Связь завязалась по стечению обстоятельств, закрепилась выяснившимся сходством темпераментов и все двадцатые годы была бурной и плодоносной. Поздней она перестала давать партнерам удовлетворение, однако тянулась – как бывает часто – на почве взаимных деловых интересов. Исходные обстоятельства заключались в неспособности Эйзенштейна самому освободиться из-под гнетущей власти семейной традиции и отцовской личности. Ученым еще до сих пор неясно, освободила ли пролетарская революция русский пролетариат, но в том, что она освободила одного немецкого буржуазного юношу из Риги, сомнений нет. «Если бы не революция, то я бы никогда не „расколотил“ традиции… Я ориентировался всегда на папеньку… До известного возраста равнялся на папеньку во всем». Эйзенштейн никогда даже отдаленно не был ни большевиком, ни марксистом, но он сразу увидел, что революция нужна и полезна для его личной ситуации, а созданная ею новая русская действительность созвучна многому в его натуре. Так с самого начала определился тип отношений – странный, а если угодно, наоборот, следующий извечной модели отношений художника с действительностью. Обращаясь к «всеобщему» – социальному, историческому, политическому содержанию – художник переводит его в иной дискурс, дискурс собственной личности: выворачивая его внутренней стороной наверх, находит в нем материал для решения своих внутренних проблем и превращает этот материал в искусство. Внутренних проблем у Эйзенштейна было немало: он много более «фрейдистский человек», человек эпохи психоанализа, нежели Джойс. Помимо отношений с «папенькой», навязчивыми мотивами его подсознания были жестокость, насилие, кровь, секс. Под видом революции и классовой борьбы было очень удобно их выражать; лишь с сексом была заминка, и этот мотив так почти и не вышел за пределы архива художника. С Джойсом здесь пока мало общего.
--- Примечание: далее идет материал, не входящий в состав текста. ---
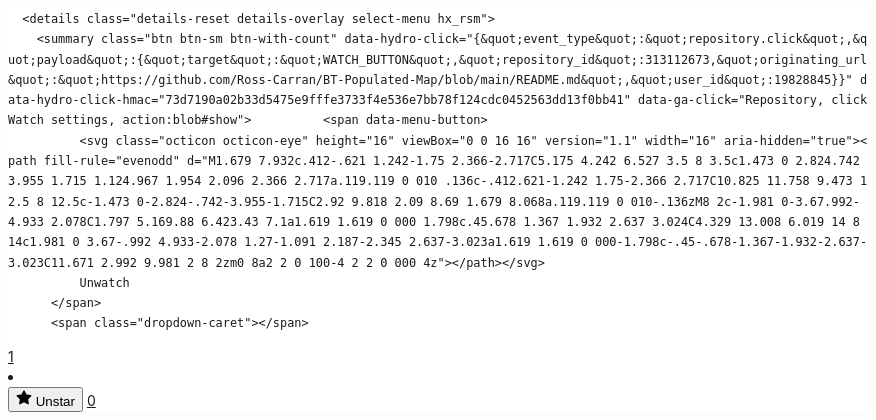       <details class="details-reset details-overlay select-menu hx_rsm">
        <summary class="btn btn-sm btn-with-count" data-hydro-click="{&quot;event_type&quot;:&quot;repository.click&quot;,&quot;payload&quot;:{&quot;target&quot;:&quot;WATCH_BUTTON&quot;,&quot;repository_id&quot;:313112673,&quot;originating_url&quot;:&quot;https://github.com/Ross-Carran/BT-Populated-Map/blob/main/README.md&quot;,&quot;user_id&quot;:19828845}}" data-hydro-click-hmac="73d7190a02b33d5475e9fffe3733f4e536e7bb78f124cdc0452563dd13f0bb41" data-ga-click="Repository, click Watch settings, action:blob#show">          <span data-menu-button>
              <svg class="octicon octicon-eye" height="16" viewBox="0 0 16 16" version="1.1" width="16" aria-hidden="true"><path fill-rule="evenodd" d="M1.679 7.932c.412-.621 1.242-1.75 2.366-2.717C5.175 4.242 6.527 3.5 8 3.5c1.473 0 2.824.742 3.955 1.715 1.124.967 1.954 2.096 2.366 2.717a.119.119 0 010 .136c-.412.621-1.242 1.75-2.366 2.717C10.825 11.758 9.473 12.5 8 12.5c-1.473 0-2.824-.742-3.955-1.715C2.92 9.818 2.09 8.69 1.679 8.068a.119.119 0 010-.136zM8 2c-1.981 0-3.67.992-4.933 2.078C1.797 5.169.88 6.423.43 7.1a1.619 1.619 0 000 1.798c.45.678 1.367 1.932 2.637 3.024C4.329 13.008 6.019 14 8 14c1.981 0 3.67-.992 4.933-2.078 1.27-1.091 2.187-2.345 2.637-3.023a1.619 1.619 0 000-1.798c-.45-.678-1.367-1.932-2.637-3.023C11.671 2.992 9.981 2 8 2zm0 8a2 2 0 100-4 2 2 0 000 4z"></path></svg>
              Unwatch
          </span>
          <span class="dropdown-caret"></span>
</summary>        <details-menu
          class="select-menu-modal position-absolute mt-5"
          style="z-index: 99;"></details-menu>
      </details>
        <a class="social-count js-social-count"
          href="/Ross-Carran/BT-Populated-Map/watchers"
          aria-label="1 user is watching this repository">
          1
        </a>
</form>
  </li>

  <li>
        <div class="d-block js-toggler-container js-social-container starring-container ">
    <form class="starred js-social-form" action="/Ross-Carran/BT-Populated-Map/unstar" accept-charset="UTF-8" method="post"><input type="hidden" name="authenticity_token" value="Jpltz9tZUxMy68GzQhCaHttQNmTfAZV3Se4HqRQY6vFuD0dm8LZKbJn2bpPLhHxvCusFvfVAx7lwODAheHGvCw==" />
      <input type="hidden" name="context" value="repository"></input>
      <button type="submit" class="btn btn-sm btn-with-count  js-toggler-target" aria-label="Unstar this repository" title="Unstar Ross-Carran/BT-Populated-Map" data-hydro-click="{&quot;event_type&quot;:&quot;repository.click&quot;,&quot;payload&quot;:{&quot;target&quot;:&quot;UNSTAR_BUTTON&quot;,&quot;repository_id&quot;:313112673,&quot;originating_url&quot;:&quot;https://github.com/Ross-Carran/BT-Populated-Map/blob/main/README.md&quot;,&quot;user_id&quot;:19828845}}" data-hydro-click-hmac="64cfbb585c7b7facf394941e764e4cb4176de8f88713987ce3745b26d8e0f4c6" data-ga-click="Repository, click unstar button, action:blob#show; text:Unstar">        <svg class="octicon octicon-star-fill" height="16" viewBox="0 0 16 16" version="1.1" width="16" aria-hidden="true"><path fill-rule="evenodd" d="M8 .25a.75.75 0 01.673.418l1.882 3.815 4.21.612a.75.75 0 01.416 1.279l-3.046 2.97.719 4.192a.75.75 0 01-1.088.791L8 12.347l-3.766 1.98a.75.75 0 01-1.088-.79l.72-4.194L.818 6.374a.75.75 0 01.416-1.28l4.21-.611L7.327.668A.75.75 0 018 .25z"></path></svg>
        Unstar
</button>        <a class="social-count js-social-count" href="/Ross-Carran/BT-Populated-Map/stargazers"
           aria-label="0 users starred this repository">
           0
        </a>
</form>
    <form class="unstarred js-social-form" action="/Ross-Carran/BT-Populated-Map/star" accept-charset="UTF-8" method="post"><input type="hidden" name="authenticity_token" value="sDv0et+7fNozycn5l1wpizg+/FFznKBrZRnsUPotETKPLS1WoJZ4N2rHxwft9hSZN9VELPNfi2rNDDz94YuHvg==" />
      <input type="hidden" name="context" value="repository"></input>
Конечно, и у него было свое подполье, где гнездились мотивы измены и предательства, мазохизма и прочих извращений, включая столь экзотическое, как копрофилия.[40] Но он избрал (если мы выбираем такие вещи) другой вариант извечной модели, открыто поставив внутреннюю реальность и ее проблемы на первое место и заявив, что ничто иное его не интересует. Поэтому в «Цирцее» кошка называется кошкой и мазохизм представлен как мазохизм, а не страдания пролетариата под гнетом буржуазии.